For my Thanksgiving table I will be trying the special holiday beer that is being brewed at Industrial Arts Brewing Co. called K-Thx that is a hoppy IPA brewed with purple sweet potato. I will also be stocking up on their Naked Pilsner and Autumn Landscape NY Common Lager. Also, thanks to Hutch’s suggestions I will be seeking out a flavored imperial stout. I haven’t found any local flavored imperial stouts, but testing some with promise this weekend! I will post that on my Instagram page when I choose one that earns a spot at our table!

I want to give a special shout out to Warehouse Wines and Liquors in Danbury, CT who have an incredible beer selection and very knowledgeable and helpful staff.

There are so many good breweries around here it can get overwhelming. 
Some of my favorites in NY:
Sloop Brewing Co. in East Fishkill, NY.
Industrial Arts Brewing Co. in Garnerville and Beacon, NY.
Plan Bee Farm Brewery in Poughkeepsie, NY.
Captain Lawrence in Elmsford, NY.

Some great ones in CT: 
Bad Sons Beer Co. in Derby, CT.
Nod Hill Brewery in Ridgefield, CT.
Broken Symmetry in Bethel, CT.
Tribus Beer Co. in Milford, CT.

Get out there and support these incredible breweries that are creating amazing beers, most of them using local ingredients. What a fun and delicious way to support the local economy.

Liquor:
If you know that someone has a favorite… that’s probably a good bet. However, if the host really loves a good whiskey and you find a great local distillery that would be a very special gift. 

For Thanksgiving pairing as a host, you could go with a fun “signature” cocktail. I would serve the cocktail as an aperitif or with the dessert if you go with a very sweet drink. However, you certainly can pair your cocktail with your meal. Keep in mind that when pairing you want to craft a drink with some acidity to cut through the fattiness in the meal and have an element of the drink that complements the flavors of your meal.
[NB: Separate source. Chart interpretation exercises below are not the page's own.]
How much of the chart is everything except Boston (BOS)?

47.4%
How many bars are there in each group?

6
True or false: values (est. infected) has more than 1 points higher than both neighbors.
That can mean herbs or spices that you have used in your entrée for a unique twist.

When it comes to combinations, the options are endless. This would be something fun to play around with before Thanksgiving, pick your favorite liquor/s and infuse it with apple, pumpkin spice, cranberry, orange, pecan or pomegranate. The flavor infusion can be juice, a mash or you can make a simple syrup with your desired flavor. Pick the appropriate glass and make a small edible garnish and you’ve become a mixologist. Don’t forget to include the kids, many drinks can easily be made non-alcoholic for the kiddos with seltzer or juices! Just make sure they look different enough to not be mixed up with the adult drinks!

Let me know if you come up with a winning combination and I can publish your recipe here on my site! I’ll add the most creative one right here on this post!

Here are some local distilleries to check out:
Litchfield Distillery, Litchfield, CT.
Fifth State Distillery, Bridgeport, CT.
Mine Hill Distillery, Roxbury, CT.
Sono 1420 American Craft Distillers, Norwalk, CT.
Hudson Valley Distillers, Germantown, NY.

There are so many more, like, so many! Search for the ones nearest you and please go check them out, local businesses need us now more than ever and they happen to have the best products!

I hope this information is enough to help you pick out the gift that your host will love and if you are the host I hope this helped you pick your pairings!

Special thanks to Brewmaster Hutch Kugeman and all the wineries, breweries and distilleries who were willing to help me put together all of this great information for you and are there ready to serve the community!